Umso mehr ärgert sie, dass eine bürgerliche Mehrheit in der nationalrätlichen Sozialkommission den sogenannten Sozialpartner-Kompromiss in der zweiten Säule zu Fall bringen will und Rentenkürzungen auf breiter Front in Kauf nimmt. «Wir werden den Rentenklau bei AHV und Pensionskassen mit aller Kraft bekämpfen», macht Medici klar. Für die Renten-Demo erwartet sie mehrere Tausend Teilnehmende.

De Courten: «Halbe Wahrheit»

SVP-Nationalrat Thomas de Courten (55, BL) hingegen, der für harte Massnahmen bei den beiden Rentenreformen plädiert, will an der umstrittenen Mindestquote nicht rütteln: «Wir brauchen Stabilität im System. Wenn die Versicherer die Gelder gut bewirtschaften und Gewinne erzielen, kommt dies auch den Versicherten zugute.» So könnten auch Börsenverluste aus den Eigenmitteln der Versicherer ausgeglichen werden.

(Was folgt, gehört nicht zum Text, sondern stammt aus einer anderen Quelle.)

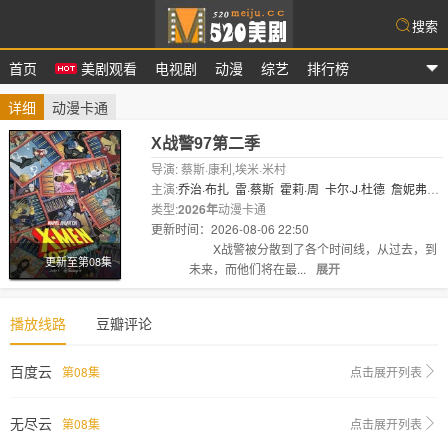
搜索
首页
美剧观看
电视剧
动漫
综艺
排行榜
爱美剧
详细
动漫卡通
X战警97第二季
导演: 蔡斯·康利,埃米·米村
主演:
乔治·布扎
雷·蔡斯
霍莉·周
卡尔·J·杜德
詹妮弗·
黑尔
类型:
2026年
JP·卡利亚赫
动漫卡通
罗斯·马昆德
艾莉森·西莉-史密
斯
更新时间：2026-08-06 22:50
马修..
剧情:
X战警被分散到了各个时间线，从过去，到
更新至第08集
未来，而他们将在最...
展开
播放线路
豆瓣评论
百度云
第08集
点击展开列表
无尽云
第08集
点击展开列表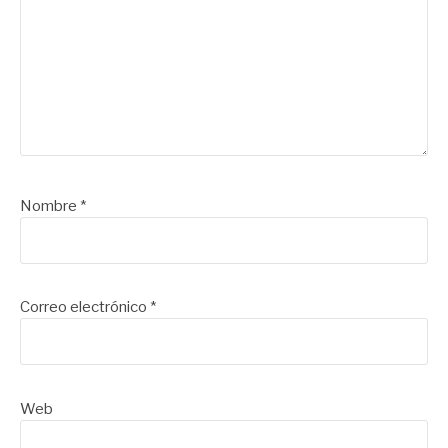
Nombre
*
Correo electrónico
*
Web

Und dass für die Verwaltung Kosten entstehen, «ist bei jedem Unternehmen normal». Von den Berechnungen der Gewerkschaften lässt er sich jedenfalls nicht beirren: «Sie zeigen höchstens die halbe Wahrheit. Isoliert betrachtet können sie nicht für bare Münze genommen werden.»